Sir,

Wegener's granulomatosis is characterized by a necrotizing granulomatous vasculitis. Ocular complications may include uveitis, scleritis, and retinal vasculitis and occur in up to 45% of patients.1, 2

Case report

A 75-year-old man was referred to our clinic for peripheral ulcerative keratitis and anterior uveitis in both eyes. High serum proteinase-3 antibody levels in addition to a biopsy of the nasal mucosa revealing a necrotizing granulomatous vasculitis confirmed the diagnosis of Wegener's granulomatosis (WG). His visual acuity (VA) was 20/50 in the right eye (OD) and 20/100 in the left eye (OS). Systemic immunomodulatory therapy with oral cyclophosphamide (3 mg/kg/BW) with 75 mg glucocorticoids was initiated; however, despite adjustment of cyclophosphamide (4 mg/kg/BW), the scleritis remained active over the following 5 months (Figure 1a). His VA dropped to 20/200 OD and counting fingers OS. Owing to ongoing inflammation and positive reports on infliximab in systemic Wegener's granulomatosis,3, 4, 5 infliximab was started at 5 mg/kg/BW on day 0, and repeated at weeks 2, 6, thereafter every 8 weeks. Cyclophosphamide was discontinued after week 6. After the second infliximab infusion, the anterior chamber (a/c) cell counts as well as the necrotizing scleritis decreased. At week 8, his scleritis was in remission. His VA increased to 20/60 OD and remained at counting fingers OS. Prednisolone was tapered to 12.5 mg/day (Figure 1b). After 5 months, infliximab was discontinued due to an acute herpes zoster infection, resulting in a flare-up 6 weeks later with 4+ a/c cells OD (Figure 1c) and an almost total melting of the sclera OS. His VA was counting fingers OD and light perception OS. Therefore, infliximab (5 mg/kg/BW) was restarted and azathioprine at 1.5 mg/kg BW and prednisolone 50 mg/day were added. For the last 8 months, infliximab has been administered every 4–5 weeks keeping the scleritis under remission (Figure 1a). His VA increased to 20/400 in the right eye. The corticosteroid dose was tapered to 12.5 mg/day.

Figure 1
figure 1

(a) Photograph demonstrates the active necrotizing scleritis with inflammation of the eye. (b) At 5 months after infliximab therapy has been started. The scleritis is almost completely in remission. (c) Reactivation of the scleritis after discontinuation of the scleritis. (d) At 3 months into reinstallation of combined infliximab and azathioprine therapy.
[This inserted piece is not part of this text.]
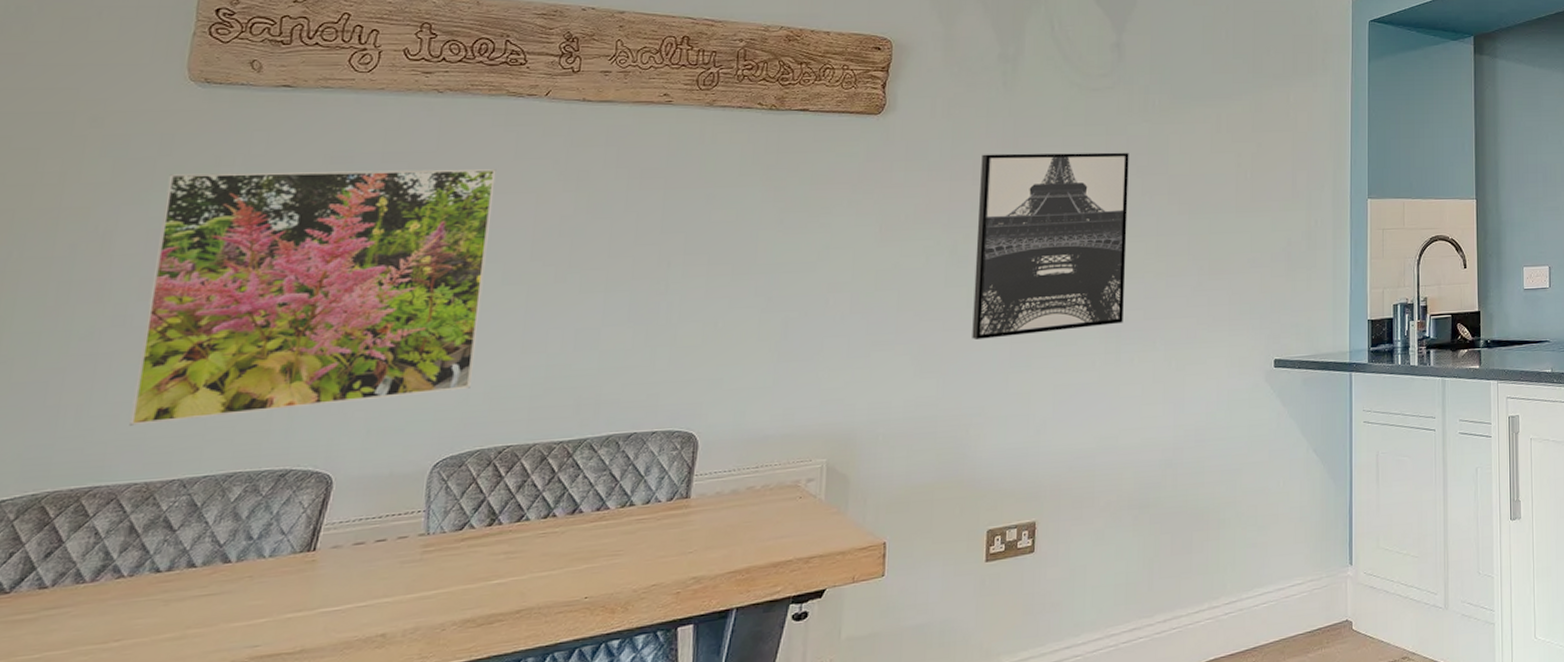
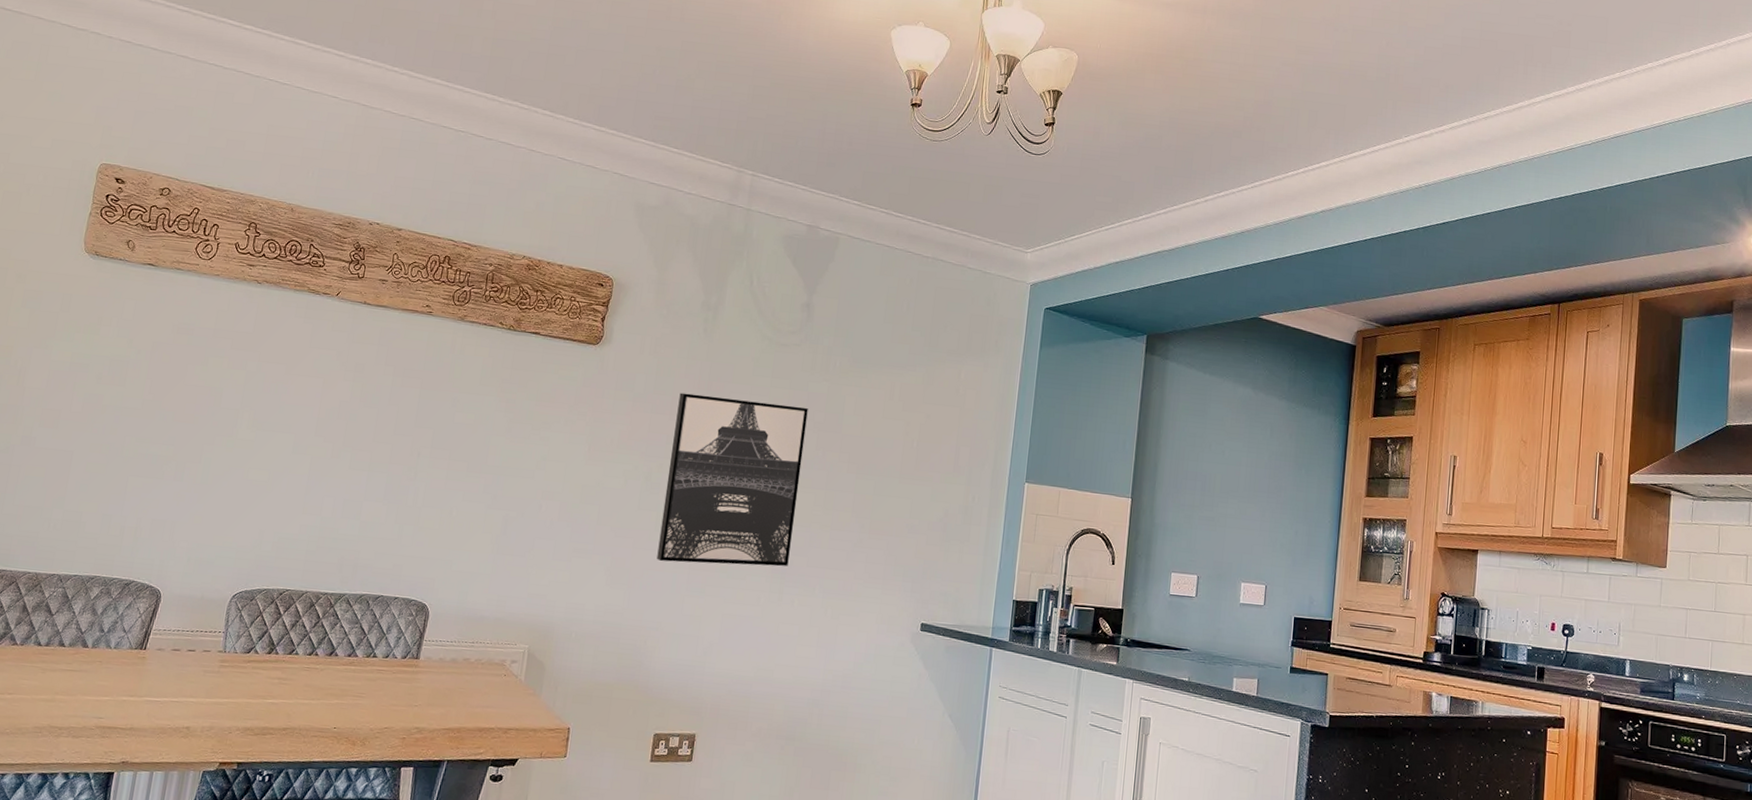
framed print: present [129,169,497,426] -> none [28,327,296,537]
The classic regimen consists of cyclophosphamide and prednisone.1, 2 However, as not all patients sufficiently respond to standard therapy, and due to its toxicity alternative treatment should be considered. This is just a single case report. Still the fact that our case, in addition to previous reports, shows the effectiveness of specific TNFα-blockers in systemic WG3, 4, 5 suggests that selective TNFα inhibition is an option in ocular manifestations of this disease.